Then again if we're making it a standard, I guess we could add that as part of the "hiccup spec" and just accept :='s by default.

How does that sound?

escherize avatar May 20 '25 21:05 escherize

I think that's good, as it means there will be a common baseline for handling raw strings. I was also thinking a formal Hiccup specification document would be a good idea.

weavejester avatar May 20 '25 21:05 weavejester

Found another hiccup here: https://github.com/onionpancakes/chassis so I'm pinging @onionpancakes too.

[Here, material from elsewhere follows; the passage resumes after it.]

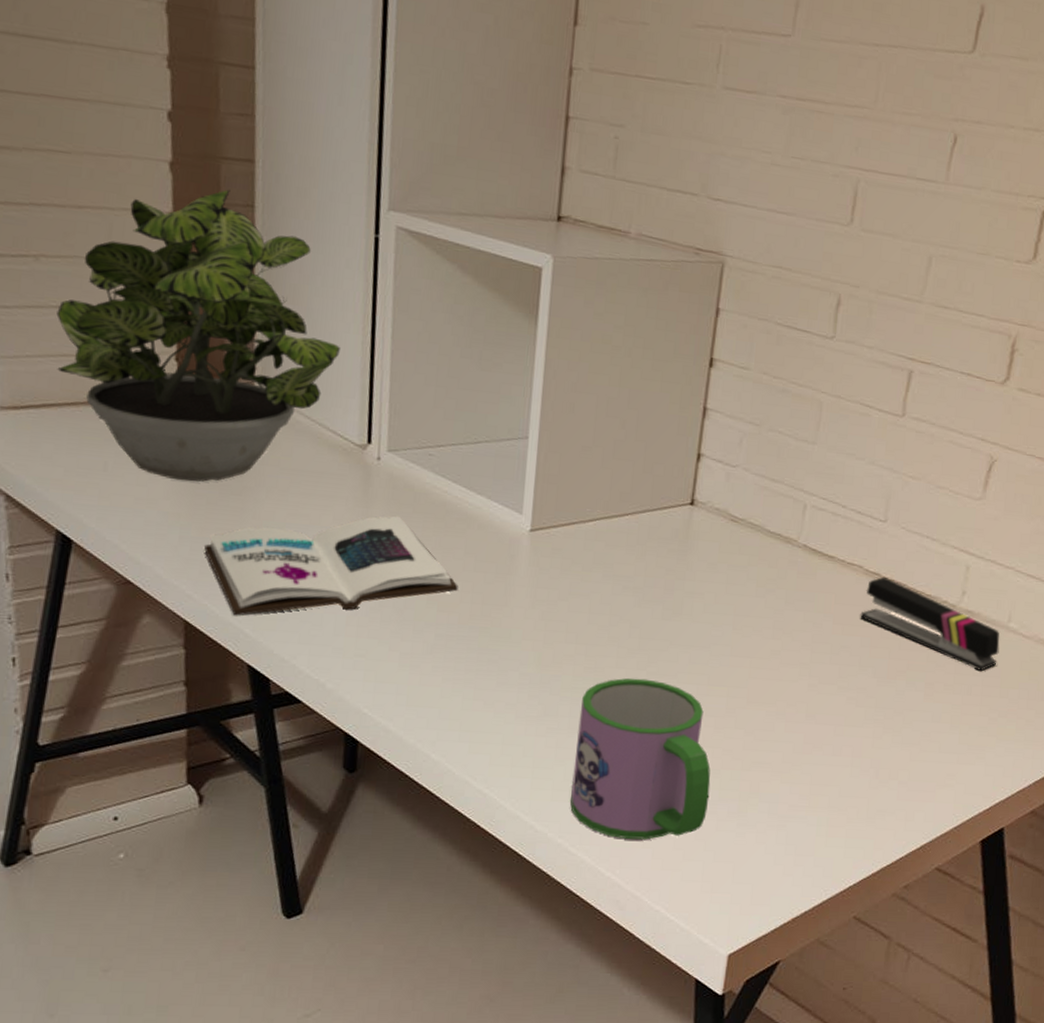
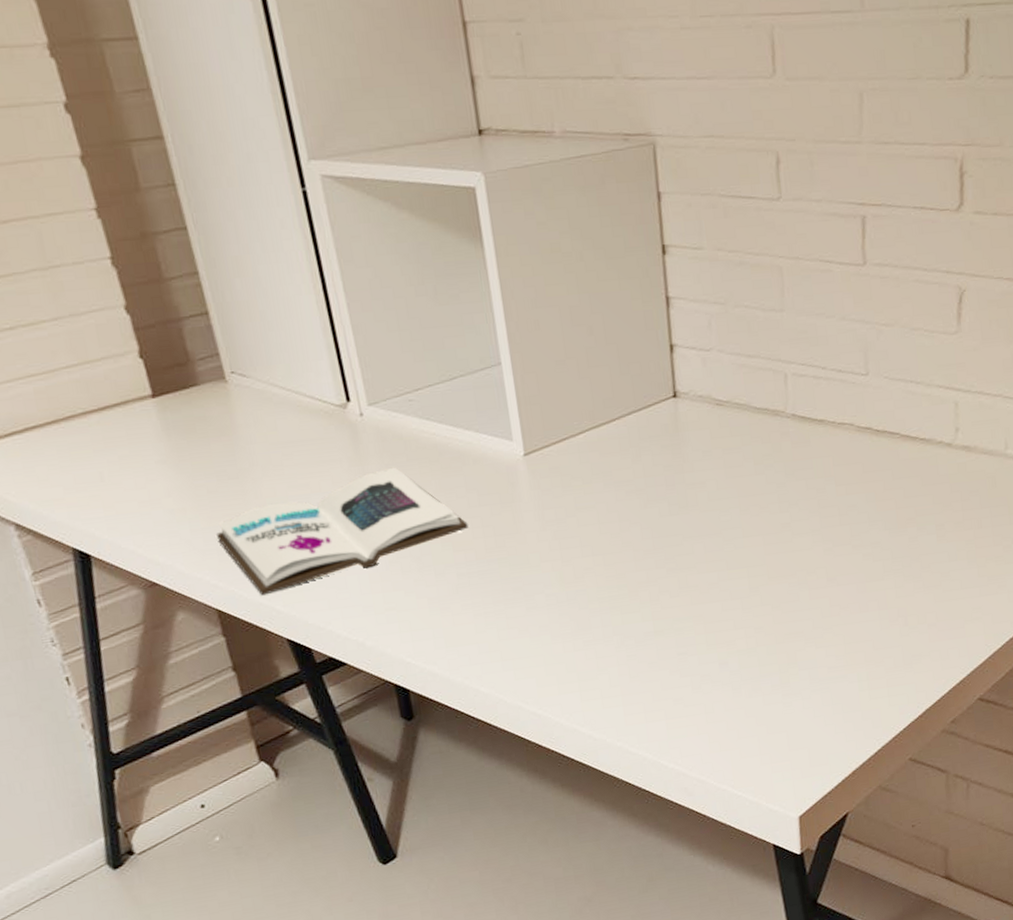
potted plant: present [56,189,340,482] -> none [12,171,298,477]
mug: present [570,677,711,840] -> none [610,575,752,731]
stapler: present [860,576,1000,671] -> none [860,429,1002,503]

borkdude avatar May 27 '25 12:05 borkdude

I'm hesitant to overload global keywords for non-elements as a default, so I'm going to stay on the hammock for now. Currently in chassis, users can override a protocol to implement this feature for themselves.

onionpancakes avatar May 29 '25 07:05 onionpancakes

users can override a protocol to implement this feature for themselves

Just to re-iterate, the idea is to have a non-library-specific way of doing this so other libraries can produce standard hiccup without tying it to one specific implementation. So a library-specific function or protocol wouldn't solve that problem. I guess the library producing the hiccup could advice people to do a post-walk on the hiccup or have some configuration so produce the raw element, as an alternative solution.

borkdude avatar May 29 '25 08:05 borkdude

Here's another proposal which should be less controversial.

Replicant (@cjohansen's project) has a way of registering custom tags, something like:

(require '[replicant.alias :as ra])
(ra/register :foo/bar ...)

Then, when rendering hiccup, the [:foo/bar ...] element dispatches to a function that was registered. To solve the problem experienced in this issue, users could register [:raw/html ] or so to produce raw HTML using

(hiccup2/register-alias! :raw/html hiccup2/raw-string)

The nextjournal.markdown library could then produce [:raw/html ..] tags without depending on a specific library.

borkdude avatar Jun 18 '25 09:06 borkdude

Was the original proposal controversial?

Many libraries allow custom behavior, but isn't the point to decide upon a standard?

weavejester avatar Jun 18 '25 13:06 weavejester

You're right, without a standard you either need to configure the hiccup library or the library producing the hiccup (which is the case now with nextjournal.markdown), so making it configurable in the hiccup library is just moving the problem around. Standard we need.

borkdude avatar Jun 19 '25 08:06 borkdude